- _EXERCISE BRIEF_
Render the material below as a JSON list of strings with one string per line. Skip blank lines and leave out the pictures.

Extracted records
· · · · · · ·
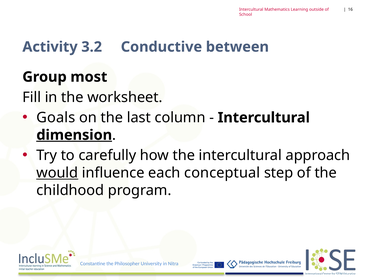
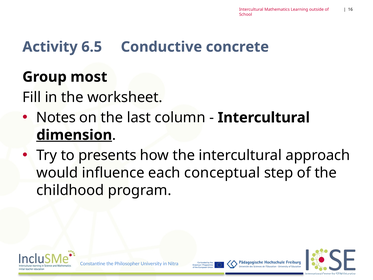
3.2: 3.2 -> 6.5
between: between -> concrete
Goals: Goals -> Notes
carefully: carefully -> presents
would underline: present -> none
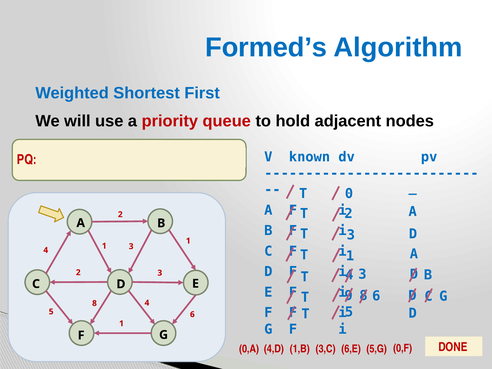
· · · · · · ·
- _EXERCISE SOLUTION_
[
  "3.2: 3.2 -> 6.5",
  "between: between -> concrete",
  "Goals: Goals -> Notes",
  "carefully: carefully -> presents",
  "would underline: present -> none"
]